Collected data:
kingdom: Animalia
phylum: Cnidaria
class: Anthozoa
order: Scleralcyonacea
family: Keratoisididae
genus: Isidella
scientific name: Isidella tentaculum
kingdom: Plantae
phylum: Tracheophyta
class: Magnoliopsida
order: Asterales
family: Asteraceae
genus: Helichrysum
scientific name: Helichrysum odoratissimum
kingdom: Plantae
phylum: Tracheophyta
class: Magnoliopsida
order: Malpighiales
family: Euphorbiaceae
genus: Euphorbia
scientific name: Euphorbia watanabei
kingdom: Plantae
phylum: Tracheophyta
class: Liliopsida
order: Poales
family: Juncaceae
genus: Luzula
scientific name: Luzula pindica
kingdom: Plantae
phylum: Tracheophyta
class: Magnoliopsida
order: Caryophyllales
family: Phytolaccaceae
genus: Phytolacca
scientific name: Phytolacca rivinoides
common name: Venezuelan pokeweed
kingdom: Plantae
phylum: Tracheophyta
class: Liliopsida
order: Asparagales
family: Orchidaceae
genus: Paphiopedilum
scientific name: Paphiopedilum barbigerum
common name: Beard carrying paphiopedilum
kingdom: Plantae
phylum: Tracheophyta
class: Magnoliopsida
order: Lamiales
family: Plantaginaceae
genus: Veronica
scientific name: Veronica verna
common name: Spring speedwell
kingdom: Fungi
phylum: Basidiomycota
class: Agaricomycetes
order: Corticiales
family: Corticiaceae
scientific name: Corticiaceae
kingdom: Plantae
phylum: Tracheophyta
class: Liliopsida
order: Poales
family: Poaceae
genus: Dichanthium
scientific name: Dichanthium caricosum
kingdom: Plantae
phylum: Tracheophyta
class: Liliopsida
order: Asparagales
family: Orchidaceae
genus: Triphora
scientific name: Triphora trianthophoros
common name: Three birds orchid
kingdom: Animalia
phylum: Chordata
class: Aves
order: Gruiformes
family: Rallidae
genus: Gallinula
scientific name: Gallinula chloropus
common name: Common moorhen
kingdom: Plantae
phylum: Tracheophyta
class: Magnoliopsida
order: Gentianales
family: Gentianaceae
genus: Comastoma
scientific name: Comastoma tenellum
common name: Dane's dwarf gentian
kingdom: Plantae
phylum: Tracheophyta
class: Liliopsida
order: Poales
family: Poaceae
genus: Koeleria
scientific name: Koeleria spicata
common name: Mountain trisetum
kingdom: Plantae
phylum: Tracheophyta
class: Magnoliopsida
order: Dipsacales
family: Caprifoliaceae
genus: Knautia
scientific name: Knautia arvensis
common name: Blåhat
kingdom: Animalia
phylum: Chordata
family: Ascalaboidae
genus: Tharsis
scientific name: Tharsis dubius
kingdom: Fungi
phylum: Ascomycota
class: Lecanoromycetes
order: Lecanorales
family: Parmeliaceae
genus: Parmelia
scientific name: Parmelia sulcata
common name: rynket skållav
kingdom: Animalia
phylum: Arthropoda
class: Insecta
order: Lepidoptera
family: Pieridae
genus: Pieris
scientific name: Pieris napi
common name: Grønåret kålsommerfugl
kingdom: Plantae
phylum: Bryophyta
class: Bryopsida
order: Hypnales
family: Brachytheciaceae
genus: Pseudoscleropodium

**Exercise goal**.
Recast everything from the line containing "scientific name: Koeleria spicata" down to the last line of the material as a Markdown table, leaving out blank lines. Use the columns "Row" and "Material line".

**Result**.
| Row | Material line |
|---|---|
| 1 | scientific name: Koeleria spicata |
| 2 | common name: Mountain trisetum |
| 3 | kingdom: Plantae |
| 4 | phylum: Tracheophyta |
| 5 | class: Magnoliopsida |
| 6 | order: Dipsacales |
| 7 | family: Caprifoliaceae |
| 8 | genus: Knautia |
| 9 | scientific name: Knautia arvensis |
| 10 | common name: Blåhat |
| 11 | kingdom: Animalia |
| 12 | phylum: Chordata |
| 13 | family: Ascalaboidae |
| 14 | genus: Tharsis |
| 15 | scientific name: Tharsis dubius |
| 16 | kingdom: Fungi |
| 17 | phylum: Ascomycota |
| 18 | class: Lecanoromycetes |
| 19 | order: Lecanorales |
| 20 | family: Parmeliaceae |
| 21 | genus: Parmelia |
| 22 | scientific name: Parmelia sulcata |
| 23 | common name: rynket skållav |
| 24 | kingdom: Animalia |
| 25 | phylum: Arthropoda |
| 26 | class: Insecta |
| 27 | order: Lepidoptera |
| 28 | family: Pieridae |
| 29 | genus: Pieris |
| 30 | scientific name: Pieris napi |
| 31 | common name: Grønåret kålsommerfugl |
| 32 | kingdom: Plantae |
| 33 | phylum: Bryophyta |
| 34 | class: Bryopsida |
| 35 | order: Hypnales |
| 36 | family: Brachytheciaceae |
| 37 | genus: Pseudoscleropodium |